“Yes,” said Bob. She was making it terribly hard for him, sparing indeed neither herself nor him.
“If you come here to see me, it will cause a quarrel between you and your father. I—I cannot do that.”
“There is nothing wrong in my seeing you,” said Bob, stoutly; “if he cares to quarrel with me for that, I cannot help it. If the people I choose for my friends are good people, he has no right to an objection, even though he is my father.”
Cynthia had never come so near real admiration for him as at that moment.
“No, Bob, you must not come,” she said. “I will not have you quarrel with him on my account.”

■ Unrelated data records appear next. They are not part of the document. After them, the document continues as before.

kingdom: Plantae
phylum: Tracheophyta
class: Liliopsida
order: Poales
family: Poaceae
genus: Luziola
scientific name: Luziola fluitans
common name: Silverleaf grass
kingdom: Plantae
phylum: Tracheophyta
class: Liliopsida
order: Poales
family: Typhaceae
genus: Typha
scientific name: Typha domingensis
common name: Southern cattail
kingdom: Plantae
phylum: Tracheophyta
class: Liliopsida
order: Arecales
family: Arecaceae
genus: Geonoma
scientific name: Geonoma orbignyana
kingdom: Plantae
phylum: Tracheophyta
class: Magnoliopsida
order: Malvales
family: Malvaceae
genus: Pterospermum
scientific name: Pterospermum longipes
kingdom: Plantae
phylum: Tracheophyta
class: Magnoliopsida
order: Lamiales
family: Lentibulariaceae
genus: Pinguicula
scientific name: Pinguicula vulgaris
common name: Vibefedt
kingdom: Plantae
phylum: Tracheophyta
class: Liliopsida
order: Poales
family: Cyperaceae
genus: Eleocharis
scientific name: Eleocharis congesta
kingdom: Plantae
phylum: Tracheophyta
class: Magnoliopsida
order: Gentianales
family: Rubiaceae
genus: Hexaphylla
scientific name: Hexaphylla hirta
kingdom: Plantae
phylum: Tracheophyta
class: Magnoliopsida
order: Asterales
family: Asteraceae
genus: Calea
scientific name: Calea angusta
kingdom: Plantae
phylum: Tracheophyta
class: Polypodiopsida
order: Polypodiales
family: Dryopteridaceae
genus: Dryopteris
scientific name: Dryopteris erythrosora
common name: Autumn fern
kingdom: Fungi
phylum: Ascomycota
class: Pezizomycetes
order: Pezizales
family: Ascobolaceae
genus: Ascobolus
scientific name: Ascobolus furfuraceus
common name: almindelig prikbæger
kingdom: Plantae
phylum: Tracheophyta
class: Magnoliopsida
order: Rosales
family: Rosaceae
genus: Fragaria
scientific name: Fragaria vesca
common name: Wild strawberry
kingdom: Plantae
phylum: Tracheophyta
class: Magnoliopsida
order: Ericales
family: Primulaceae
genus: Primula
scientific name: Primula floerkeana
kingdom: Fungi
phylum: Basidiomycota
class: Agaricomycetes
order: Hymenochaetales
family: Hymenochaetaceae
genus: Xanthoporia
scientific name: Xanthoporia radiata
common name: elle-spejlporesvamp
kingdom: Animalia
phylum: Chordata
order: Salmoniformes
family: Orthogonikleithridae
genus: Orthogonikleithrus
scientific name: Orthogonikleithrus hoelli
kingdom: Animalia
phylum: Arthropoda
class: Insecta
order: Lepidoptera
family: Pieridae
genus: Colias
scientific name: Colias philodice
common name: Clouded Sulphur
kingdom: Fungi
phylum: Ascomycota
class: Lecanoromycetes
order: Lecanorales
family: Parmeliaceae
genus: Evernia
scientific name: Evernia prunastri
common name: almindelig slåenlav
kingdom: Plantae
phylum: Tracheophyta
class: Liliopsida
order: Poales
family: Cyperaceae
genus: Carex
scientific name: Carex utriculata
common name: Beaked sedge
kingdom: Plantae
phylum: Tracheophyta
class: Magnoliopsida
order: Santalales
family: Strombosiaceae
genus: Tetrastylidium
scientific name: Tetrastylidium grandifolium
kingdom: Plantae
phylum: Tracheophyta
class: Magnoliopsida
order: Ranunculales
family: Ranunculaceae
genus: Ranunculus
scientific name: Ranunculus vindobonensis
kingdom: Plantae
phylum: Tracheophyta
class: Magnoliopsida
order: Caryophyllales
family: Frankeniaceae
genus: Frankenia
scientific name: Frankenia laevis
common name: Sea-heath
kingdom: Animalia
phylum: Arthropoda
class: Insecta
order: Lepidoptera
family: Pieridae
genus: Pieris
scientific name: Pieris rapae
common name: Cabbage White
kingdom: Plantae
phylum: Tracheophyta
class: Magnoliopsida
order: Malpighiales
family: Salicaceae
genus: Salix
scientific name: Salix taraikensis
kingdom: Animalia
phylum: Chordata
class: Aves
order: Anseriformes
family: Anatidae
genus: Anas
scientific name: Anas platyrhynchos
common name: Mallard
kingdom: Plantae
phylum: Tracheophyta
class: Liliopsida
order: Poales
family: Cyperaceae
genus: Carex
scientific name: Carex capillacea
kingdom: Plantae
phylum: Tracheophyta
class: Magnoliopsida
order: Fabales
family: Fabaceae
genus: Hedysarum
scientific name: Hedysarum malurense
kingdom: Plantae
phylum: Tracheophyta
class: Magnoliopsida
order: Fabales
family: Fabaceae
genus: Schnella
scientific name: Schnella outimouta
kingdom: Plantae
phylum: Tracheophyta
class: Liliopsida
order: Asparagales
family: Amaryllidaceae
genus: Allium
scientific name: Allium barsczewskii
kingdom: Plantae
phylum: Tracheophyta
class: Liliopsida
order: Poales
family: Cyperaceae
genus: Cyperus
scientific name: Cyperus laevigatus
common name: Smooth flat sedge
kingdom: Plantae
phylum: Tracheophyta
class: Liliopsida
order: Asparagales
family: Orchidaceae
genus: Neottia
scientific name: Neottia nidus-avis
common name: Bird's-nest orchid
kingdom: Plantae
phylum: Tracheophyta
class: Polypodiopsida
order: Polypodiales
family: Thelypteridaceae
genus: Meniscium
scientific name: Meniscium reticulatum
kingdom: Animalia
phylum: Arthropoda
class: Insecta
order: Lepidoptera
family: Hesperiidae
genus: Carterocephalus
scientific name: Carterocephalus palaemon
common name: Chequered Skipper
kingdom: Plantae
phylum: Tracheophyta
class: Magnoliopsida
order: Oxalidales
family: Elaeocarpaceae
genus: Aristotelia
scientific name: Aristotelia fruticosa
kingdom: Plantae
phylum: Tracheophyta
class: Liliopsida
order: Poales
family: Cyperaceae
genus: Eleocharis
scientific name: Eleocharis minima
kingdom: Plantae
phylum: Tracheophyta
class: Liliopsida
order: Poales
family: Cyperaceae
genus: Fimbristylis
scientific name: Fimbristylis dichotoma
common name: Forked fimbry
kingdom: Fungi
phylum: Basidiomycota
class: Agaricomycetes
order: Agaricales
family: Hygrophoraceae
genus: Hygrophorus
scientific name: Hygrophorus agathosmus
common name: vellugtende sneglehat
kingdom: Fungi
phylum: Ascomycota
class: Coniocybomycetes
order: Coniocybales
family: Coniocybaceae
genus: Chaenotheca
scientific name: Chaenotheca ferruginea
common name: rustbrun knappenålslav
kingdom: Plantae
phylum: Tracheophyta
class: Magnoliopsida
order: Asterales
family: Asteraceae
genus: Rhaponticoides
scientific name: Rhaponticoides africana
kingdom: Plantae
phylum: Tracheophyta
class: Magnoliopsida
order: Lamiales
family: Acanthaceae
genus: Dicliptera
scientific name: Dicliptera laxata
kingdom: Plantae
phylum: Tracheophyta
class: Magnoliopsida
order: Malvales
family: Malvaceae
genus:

“Then I will quarrel with him on my own account,” he had answered. “Good-by. You may expect me this day week.”
He went into the hall to put on his overcoat. Cynthia stood still on the spot of the carpet where he had left her. He put his head in at the door.
“This day week,” he said.
“Bob, you must not come,” she answered. But the street door closed after him as he spoke.
CHAPTER IX
“You must not come.” Had Cynthia made the prohibition strong enough? Ought she not to have said, “If you do come, I will not see you?” Her knowledge of the motives of the men and women in the greater world was largely confined to that which she had gathered from novels—not trashy novels, but those by standard authors of English life. And many another girl of nineteen has taken a novel for a guide when she has been suddenly confronted with the first great problem outside of her experience. Somebody has declared that there are only seven plots in the world. There are many parallels in English literature to Cynthia’s position,—so far as she was able to define that position,—the wealthy young peer, the parson’s or physician’s daughter, and the worldly, inexorable parents who had other plans.
Cynthia was, of course, foolish. She would not look ahead, yet there was the mirage in the sky when she allowed herself to dream. It can truthfully be said that she was not in love with Bob Worthington. She felt, rather than knew, that if love came to her the feeling she had for Jethro Bass—strong though that was—would be as nothing to it. The girl felt the intensity of her nature, and shrank from it when her thoughts ran that way, for it frightened her.
“Mrs. Merrill” she said, a few days later, when she found herself alone with that lady, “you once told me you would have no objection if a friend came to see me here.”
“None whatever, my dear,” answered Mrs. Merrill. “I have asked you to have your friends here.”
Mrs. Merrill knew that a young man had called on Cynthia. The girls had discussed the event excitedly, had teased Cynthia about it; they had discovered, moreover, that the young man had not been a tiller of the soil or a clerk in a country store. Ellen, with the enthusiasm of her race, had painted him in glowing colors—but she had neglected to read the name on his card.